Looking ahead, I still expect Monday to experience lows markedly lower than the close on Friday. The main question is whether the SPY will wiggle around under the lower boundary for the orange channel, or if we're now back in blue and headed up to retest 1020 before we get a little push down. There are encouraging signals on the oscillators that we are a bit overbought, and the MACD is just kind of lounging around. So there doesn't appear to be much "pressure" to bust higher tomorrow

China, Oil, and the Dollar - as always - are the wildcards. It's looking more and more like we are in a distribution phase where the investment banks and hedge funds are offloading their positions to mutual fund managers. Still, I think the overall direction is up until we get some failed retests of recent highs.

Wednesday, August 19, 2009

Do you see what I see?

This one goes out to Stevo and to the folks at Evil Speculator (molecool, springheel, and kiersten especially). This is my first public attempt at analysis - feel free to humiliate me as long as you teach me something in the process.

And please excuse the clutter - I'm still experimenting with the tools and figuring out what works best for my style of trading. Also be aware that my candlesticks are setup different from what is normal - green/red is the daily move, open/closed is the net change.

The basic story I'm reading is that we've got a set of channels which we're transitioning between. It's kind of a rounded top formation from the looks of it.

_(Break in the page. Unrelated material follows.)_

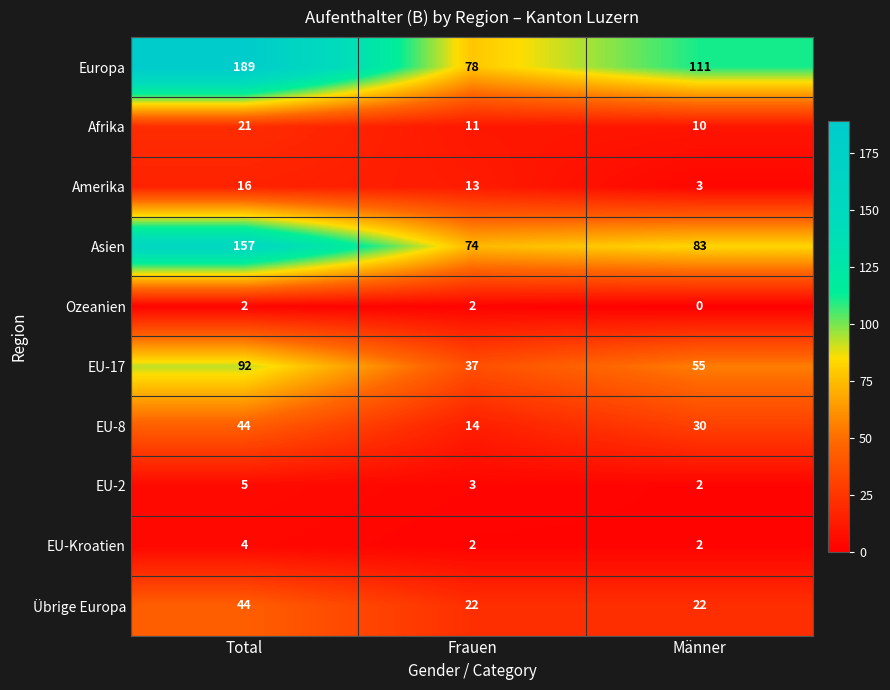

The Übrige Europa series shows 38 at Frauen. True or false?

False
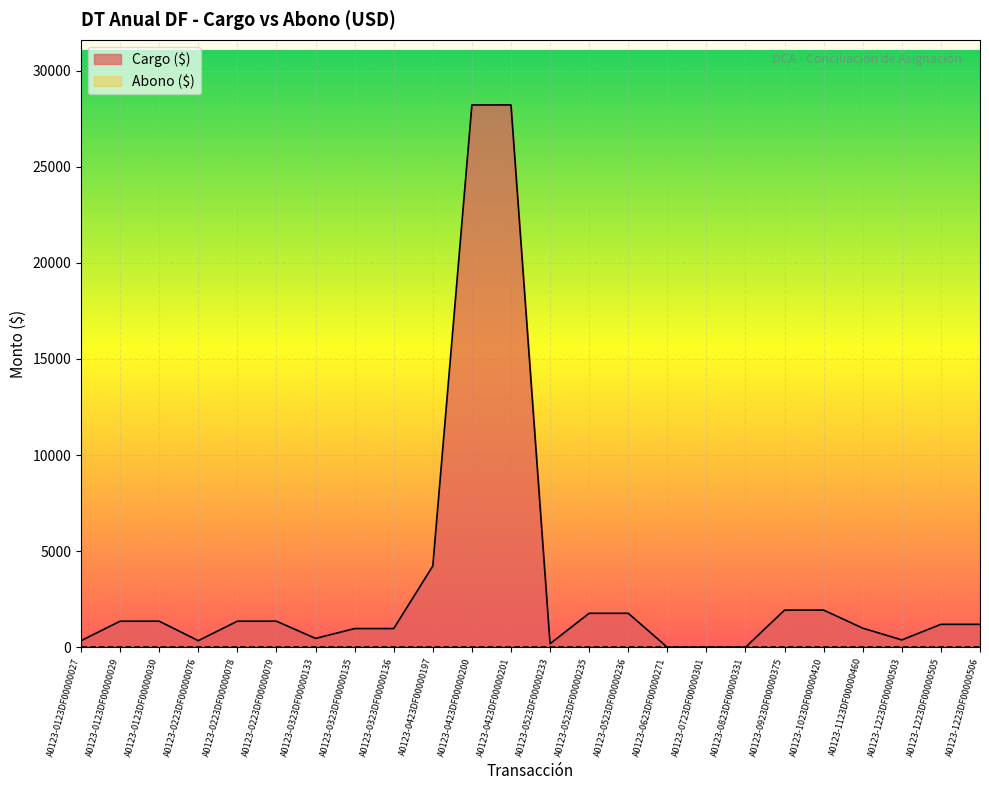

Where is the data nearest to the value 14105?

A0123-0423DF00000197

The inflection points should be clearer here on the hourly chart - if we don't break above the bottom of the blue channel we're going to chop around the VWAP in the orange one. If we do break back into the blue channel it's clear sailing up to 1020 or so on the S&P500 - which lines up quite nicely with molecool's target for the next elliot wave up. I'm still studying EW theory but I think seeing how these connections happen will be instructive.




Finally - here's my view from 10,000 feet that I like to refer to. Many technicals, as well as a lot of sentiment are pointing out that the rally has run out of steam. Whether we get a new rally full of its own steam or a large-ish correction is still up in the air, but should become clearer within the next week or so. We're out of that purple monster channel from the daily chart, and macro technical analysis seems to be working again. If we stay in the orange channel for a long time it may be a good idea to dust off the old stochastics again.


A final note of interest - looking at the daily chart, the trend lately has been for the Permanent Open Market Operation days to actually be down intraday until the ramp up in the close and into the following day. I'm going to experiment with going short and levered on the close of the day preceding the POMO, and putting on a tight trailing stop on late that morning.